[Exercise aim]
Rewrite the entries below as a numbered list with one item per line, dropping the blank lines and omitting the pictures.

[Records for the exercise]

◆ ◆ ◆

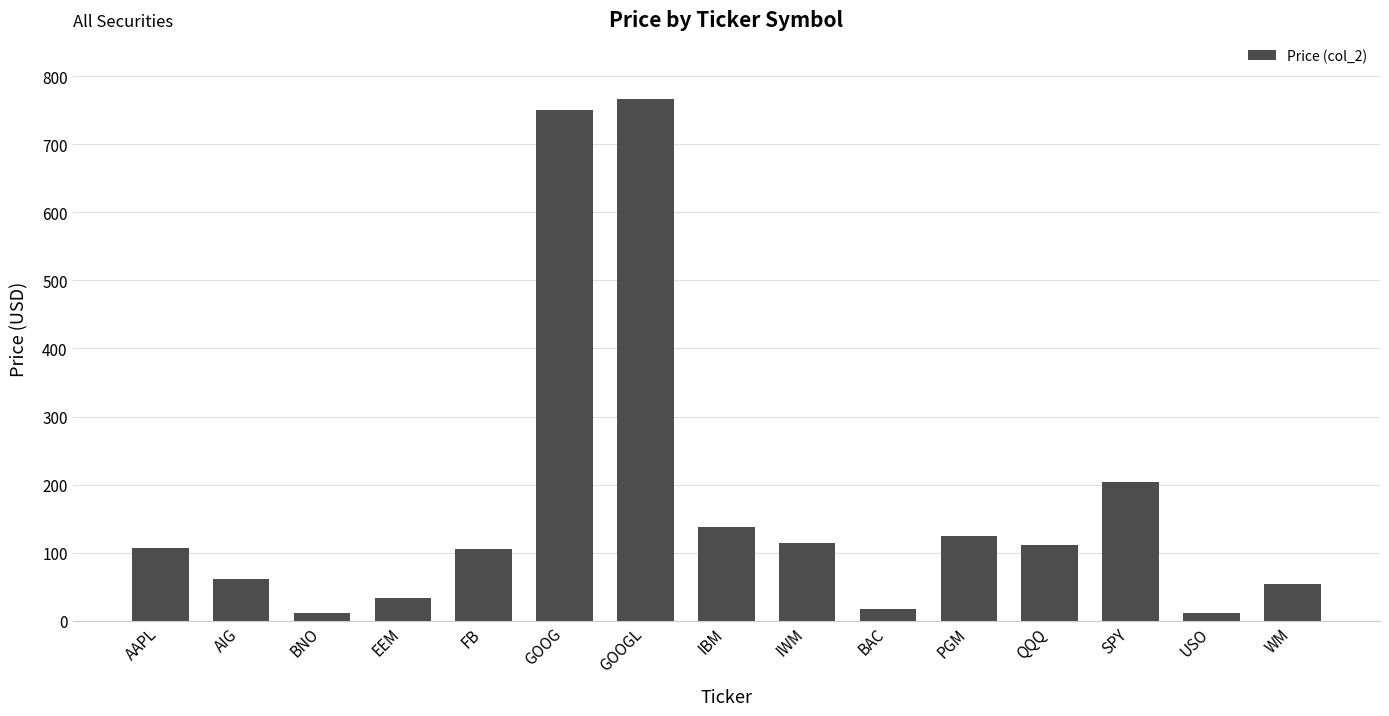

Count the number of values greater than 107.

8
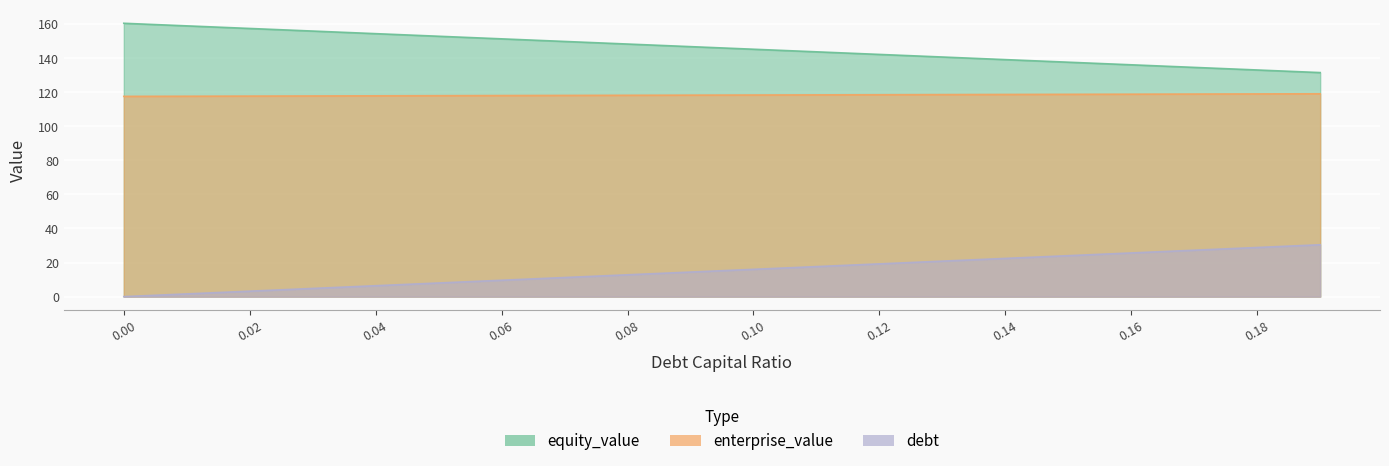

What is the maximum value for debt?

30.5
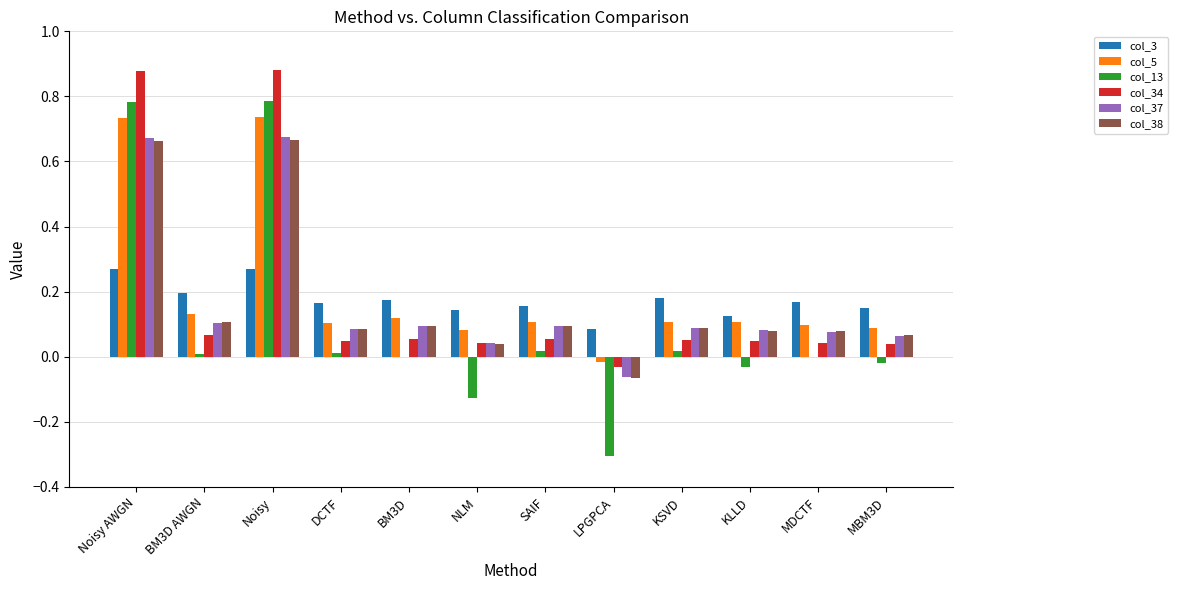

What is the sum of all col_34 values?

2.2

◆ ◆ ◆

[Answer to this exercise]
1. Count the number of values greater than 107.
2. 8
3. What is the maximum value for debt?
4. 30.5
5. What is the sum of all col_34 values?
6. 2.2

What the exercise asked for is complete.